=== Problem ===
All that is wanted is a word-for-word copy of the data from its first line to the line containing "16: (568, 226, 0.36)", both included.

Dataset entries
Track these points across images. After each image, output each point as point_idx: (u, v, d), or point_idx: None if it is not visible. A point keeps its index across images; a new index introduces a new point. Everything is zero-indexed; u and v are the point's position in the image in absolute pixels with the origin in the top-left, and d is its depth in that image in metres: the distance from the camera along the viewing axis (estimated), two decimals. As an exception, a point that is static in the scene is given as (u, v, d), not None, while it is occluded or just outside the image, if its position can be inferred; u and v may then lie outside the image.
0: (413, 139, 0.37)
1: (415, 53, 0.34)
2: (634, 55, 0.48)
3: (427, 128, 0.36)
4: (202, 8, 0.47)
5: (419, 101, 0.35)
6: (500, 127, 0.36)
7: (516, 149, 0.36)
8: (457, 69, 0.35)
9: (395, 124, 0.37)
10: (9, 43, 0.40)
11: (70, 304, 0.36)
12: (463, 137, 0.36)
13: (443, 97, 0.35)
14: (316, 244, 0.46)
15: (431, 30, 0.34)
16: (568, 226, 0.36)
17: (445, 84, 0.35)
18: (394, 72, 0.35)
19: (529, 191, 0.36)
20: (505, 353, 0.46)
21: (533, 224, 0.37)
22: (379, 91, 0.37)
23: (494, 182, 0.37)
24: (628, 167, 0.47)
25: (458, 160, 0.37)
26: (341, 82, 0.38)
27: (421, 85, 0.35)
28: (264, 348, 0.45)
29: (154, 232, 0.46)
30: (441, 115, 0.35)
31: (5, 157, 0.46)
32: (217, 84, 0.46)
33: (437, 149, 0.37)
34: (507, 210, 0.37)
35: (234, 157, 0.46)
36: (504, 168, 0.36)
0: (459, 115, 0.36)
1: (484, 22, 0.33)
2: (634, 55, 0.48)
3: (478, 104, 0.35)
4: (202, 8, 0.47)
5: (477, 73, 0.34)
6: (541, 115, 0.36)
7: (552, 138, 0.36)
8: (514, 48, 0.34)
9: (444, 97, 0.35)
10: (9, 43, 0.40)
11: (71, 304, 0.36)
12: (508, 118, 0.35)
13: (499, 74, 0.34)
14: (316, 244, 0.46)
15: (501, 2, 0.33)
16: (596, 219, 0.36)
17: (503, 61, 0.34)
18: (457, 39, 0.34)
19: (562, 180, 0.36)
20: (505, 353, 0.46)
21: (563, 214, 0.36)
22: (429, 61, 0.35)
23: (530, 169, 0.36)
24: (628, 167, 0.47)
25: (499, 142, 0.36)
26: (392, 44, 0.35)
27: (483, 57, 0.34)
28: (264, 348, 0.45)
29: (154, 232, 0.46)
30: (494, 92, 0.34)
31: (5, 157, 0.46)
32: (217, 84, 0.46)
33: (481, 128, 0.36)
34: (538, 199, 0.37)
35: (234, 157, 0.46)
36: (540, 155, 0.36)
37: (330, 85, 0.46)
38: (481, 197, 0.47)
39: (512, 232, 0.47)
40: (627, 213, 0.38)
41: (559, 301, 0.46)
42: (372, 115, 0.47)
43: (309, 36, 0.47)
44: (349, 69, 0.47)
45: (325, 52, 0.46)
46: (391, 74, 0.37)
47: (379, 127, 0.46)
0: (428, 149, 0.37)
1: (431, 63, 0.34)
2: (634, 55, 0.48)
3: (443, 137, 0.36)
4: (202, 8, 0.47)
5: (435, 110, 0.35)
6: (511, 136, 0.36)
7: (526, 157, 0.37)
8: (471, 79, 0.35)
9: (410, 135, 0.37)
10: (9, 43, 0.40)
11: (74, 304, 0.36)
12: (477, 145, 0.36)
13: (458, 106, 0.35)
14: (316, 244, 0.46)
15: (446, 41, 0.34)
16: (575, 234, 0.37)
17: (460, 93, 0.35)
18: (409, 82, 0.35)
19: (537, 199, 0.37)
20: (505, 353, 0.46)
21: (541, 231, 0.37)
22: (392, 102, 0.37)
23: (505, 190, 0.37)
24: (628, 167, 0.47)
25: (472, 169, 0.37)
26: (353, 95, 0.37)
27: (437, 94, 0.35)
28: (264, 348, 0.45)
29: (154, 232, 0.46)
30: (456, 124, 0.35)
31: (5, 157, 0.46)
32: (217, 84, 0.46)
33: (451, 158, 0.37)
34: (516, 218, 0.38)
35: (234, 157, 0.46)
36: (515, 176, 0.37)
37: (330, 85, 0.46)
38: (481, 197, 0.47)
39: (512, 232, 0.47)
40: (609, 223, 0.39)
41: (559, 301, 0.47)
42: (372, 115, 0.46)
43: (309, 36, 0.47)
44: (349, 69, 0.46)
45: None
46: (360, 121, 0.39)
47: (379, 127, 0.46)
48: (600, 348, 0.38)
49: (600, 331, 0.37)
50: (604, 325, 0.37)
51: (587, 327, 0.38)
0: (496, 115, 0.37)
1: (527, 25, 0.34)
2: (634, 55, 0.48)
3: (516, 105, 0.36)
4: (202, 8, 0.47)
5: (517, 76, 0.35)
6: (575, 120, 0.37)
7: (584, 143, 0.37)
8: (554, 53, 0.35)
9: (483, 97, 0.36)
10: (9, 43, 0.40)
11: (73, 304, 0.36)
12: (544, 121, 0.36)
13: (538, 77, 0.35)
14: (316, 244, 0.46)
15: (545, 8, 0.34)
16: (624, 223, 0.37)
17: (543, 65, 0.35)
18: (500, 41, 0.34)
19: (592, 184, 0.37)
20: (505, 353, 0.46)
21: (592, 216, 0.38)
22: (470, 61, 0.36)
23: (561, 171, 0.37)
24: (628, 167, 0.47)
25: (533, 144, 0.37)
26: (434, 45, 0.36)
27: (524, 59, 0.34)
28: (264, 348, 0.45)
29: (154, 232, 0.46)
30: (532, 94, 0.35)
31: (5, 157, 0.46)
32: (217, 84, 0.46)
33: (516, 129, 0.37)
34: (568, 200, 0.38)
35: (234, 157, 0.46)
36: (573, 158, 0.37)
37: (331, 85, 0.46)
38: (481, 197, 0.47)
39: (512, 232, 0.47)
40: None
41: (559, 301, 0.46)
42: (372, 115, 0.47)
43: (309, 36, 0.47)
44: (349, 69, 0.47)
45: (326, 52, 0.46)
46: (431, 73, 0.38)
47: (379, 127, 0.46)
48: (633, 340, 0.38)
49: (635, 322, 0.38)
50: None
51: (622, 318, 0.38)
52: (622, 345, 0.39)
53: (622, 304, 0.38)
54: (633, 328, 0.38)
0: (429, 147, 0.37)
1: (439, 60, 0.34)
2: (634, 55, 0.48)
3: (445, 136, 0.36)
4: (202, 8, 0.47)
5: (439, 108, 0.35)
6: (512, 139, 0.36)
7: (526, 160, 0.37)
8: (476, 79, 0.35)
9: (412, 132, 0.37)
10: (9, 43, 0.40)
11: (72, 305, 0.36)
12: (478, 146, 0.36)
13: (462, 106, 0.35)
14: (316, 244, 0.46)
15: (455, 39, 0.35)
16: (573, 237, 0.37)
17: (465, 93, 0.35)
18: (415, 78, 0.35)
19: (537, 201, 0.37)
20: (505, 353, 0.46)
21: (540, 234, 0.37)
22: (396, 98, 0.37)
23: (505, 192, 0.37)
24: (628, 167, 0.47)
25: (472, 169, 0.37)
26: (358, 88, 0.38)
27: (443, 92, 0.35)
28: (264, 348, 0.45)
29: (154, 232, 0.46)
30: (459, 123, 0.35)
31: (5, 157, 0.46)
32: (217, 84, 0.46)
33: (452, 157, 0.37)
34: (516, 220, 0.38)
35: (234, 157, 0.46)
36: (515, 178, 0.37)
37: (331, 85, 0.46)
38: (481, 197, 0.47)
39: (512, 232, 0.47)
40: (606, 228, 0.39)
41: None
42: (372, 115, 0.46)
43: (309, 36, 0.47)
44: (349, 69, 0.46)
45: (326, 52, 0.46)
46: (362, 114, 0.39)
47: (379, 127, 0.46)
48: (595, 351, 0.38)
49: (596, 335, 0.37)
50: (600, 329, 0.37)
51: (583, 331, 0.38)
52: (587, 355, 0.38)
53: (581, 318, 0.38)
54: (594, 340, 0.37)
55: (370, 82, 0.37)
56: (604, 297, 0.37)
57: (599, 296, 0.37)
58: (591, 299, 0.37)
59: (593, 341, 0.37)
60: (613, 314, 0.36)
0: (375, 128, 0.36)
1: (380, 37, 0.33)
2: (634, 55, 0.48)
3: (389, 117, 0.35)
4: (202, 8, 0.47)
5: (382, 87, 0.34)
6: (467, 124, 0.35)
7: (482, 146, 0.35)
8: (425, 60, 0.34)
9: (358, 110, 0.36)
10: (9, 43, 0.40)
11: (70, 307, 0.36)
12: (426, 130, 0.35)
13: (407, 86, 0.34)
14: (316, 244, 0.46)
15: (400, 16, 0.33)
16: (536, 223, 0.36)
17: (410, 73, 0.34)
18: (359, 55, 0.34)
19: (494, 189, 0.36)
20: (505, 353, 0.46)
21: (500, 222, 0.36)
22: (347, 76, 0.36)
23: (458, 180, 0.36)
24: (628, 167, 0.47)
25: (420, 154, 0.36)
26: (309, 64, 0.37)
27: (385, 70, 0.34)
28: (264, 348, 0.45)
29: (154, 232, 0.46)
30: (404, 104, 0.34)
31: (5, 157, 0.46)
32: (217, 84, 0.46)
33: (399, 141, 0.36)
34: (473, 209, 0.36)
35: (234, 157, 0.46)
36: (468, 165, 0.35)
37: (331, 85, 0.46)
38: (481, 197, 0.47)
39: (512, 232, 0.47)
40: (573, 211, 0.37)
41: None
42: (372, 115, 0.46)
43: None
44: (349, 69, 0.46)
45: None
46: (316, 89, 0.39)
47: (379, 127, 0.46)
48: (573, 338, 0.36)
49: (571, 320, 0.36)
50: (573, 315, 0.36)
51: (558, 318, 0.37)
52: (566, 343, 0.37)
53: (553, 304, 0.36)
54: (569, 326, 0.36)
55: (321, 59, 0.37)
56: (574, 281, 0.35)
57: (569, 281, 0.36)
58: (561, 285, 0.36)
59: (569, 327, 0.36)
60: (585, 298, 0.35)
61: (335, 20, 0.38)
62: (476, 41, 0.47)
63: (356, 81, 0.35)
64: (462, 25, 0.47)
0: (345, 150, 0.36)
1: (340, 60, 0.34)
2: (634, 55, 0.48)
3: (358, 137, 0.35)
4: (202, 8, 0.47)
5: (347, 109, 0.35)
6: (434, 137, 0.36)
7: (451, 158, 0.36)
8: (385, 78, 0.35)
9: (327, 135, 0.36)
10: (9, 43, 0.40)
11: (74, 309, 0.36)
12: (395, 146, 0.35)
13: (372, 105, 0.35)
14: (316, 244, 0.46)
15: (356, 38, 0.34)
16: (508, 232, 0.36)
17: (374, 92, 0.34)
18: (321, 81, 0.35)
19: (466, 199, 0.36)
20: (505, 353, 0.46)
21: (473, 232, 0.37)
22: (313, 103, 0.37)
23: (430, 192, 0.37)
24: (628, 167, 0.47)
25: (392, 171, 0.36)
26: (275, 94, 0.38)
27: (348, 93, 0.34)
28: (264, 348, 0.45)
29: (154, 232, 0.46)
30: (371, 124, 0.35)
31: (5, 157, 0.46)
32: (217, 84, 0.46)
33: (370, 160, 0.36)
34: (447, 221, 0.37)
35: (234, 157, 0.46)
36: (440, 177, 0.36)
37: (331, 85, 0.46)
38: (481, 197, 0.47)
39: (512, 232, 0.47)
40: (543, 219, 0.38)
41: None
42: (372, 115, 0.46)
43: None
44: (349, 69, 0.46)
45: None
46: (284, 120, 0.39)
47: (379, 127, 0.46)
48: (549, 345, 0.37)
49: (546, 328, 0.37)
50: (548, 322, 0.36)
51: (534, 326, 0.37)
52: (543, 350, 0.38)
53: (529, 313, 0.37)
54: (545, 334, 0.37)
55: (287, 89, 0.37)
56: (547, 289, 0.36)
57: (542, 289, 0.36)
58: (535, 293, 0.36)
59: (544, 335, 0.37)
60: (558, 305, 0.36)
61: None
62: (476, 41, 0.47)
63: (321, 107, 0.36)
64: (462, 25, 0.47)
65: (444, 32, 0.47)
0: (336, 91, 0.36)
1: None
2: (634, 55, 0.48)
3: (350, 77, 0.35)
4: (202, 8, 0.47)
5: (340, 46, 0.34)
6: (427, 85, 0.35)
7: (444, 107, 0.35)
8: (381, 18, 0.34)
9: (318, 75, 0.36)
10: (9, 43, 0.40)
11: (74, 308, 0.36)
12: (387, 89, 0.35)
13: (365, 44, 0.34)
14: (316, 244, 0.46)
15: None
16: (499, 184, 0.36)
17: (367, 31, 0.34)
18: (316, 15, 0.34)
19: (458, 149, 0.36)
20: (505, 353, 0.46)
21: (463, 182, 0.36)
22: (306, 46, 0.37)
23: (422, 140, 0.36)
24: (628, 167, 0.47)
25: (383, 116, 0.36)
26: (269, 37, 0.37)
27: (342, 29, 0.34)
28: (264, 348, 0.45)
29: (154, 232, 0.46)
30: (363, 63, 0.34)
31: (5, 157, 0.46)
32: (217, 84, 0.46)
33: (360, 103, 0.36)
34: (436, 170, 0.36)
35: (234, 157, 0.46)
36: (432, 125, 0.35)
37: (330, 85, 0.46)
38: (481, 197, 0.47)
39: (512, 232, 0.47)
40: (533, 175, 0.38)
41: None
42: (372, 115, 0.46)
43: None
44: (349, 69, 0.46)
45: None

=== Solution to this task ===
Track these points across images. After each image, output each point as point_idx: (u, v, d), or point_idx: None if it is not visible. A point keeps its index across images; a new index introduces a new point. Everything is zero-indexed; u and v are the point's position in the image in absolute pixels with the origin in the top-left, and d is its depth in that image in metres: the distance from the camera along the viewing axis (estimated), two decimals. As an exception, a point that is static in the scene is given as (u, v, d), not None, while it is occluded or just outside the image, if its position can be inferred; u and v may then lie outside the image.
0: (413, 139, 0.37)
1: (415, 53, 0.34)
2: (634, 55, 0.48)
3: (427, 128, 0.36)
4: (202, 8, 0.47)
5: (419, 101, 0.35)
6: (500, 127, 0.36)
7: (516, 149, 0.36)
8: (457, 69, 0.35)
9: (395, 124, 0.37)
10: (9, 43, 0.40)
11: (70, 304, 0.36)
12: (463, 137, 0.36)
13: (443, 97, 0.35)
14: (316, 244, 0.46)
15: (431, 30, 0.34)
16: (568, 226, 0.36)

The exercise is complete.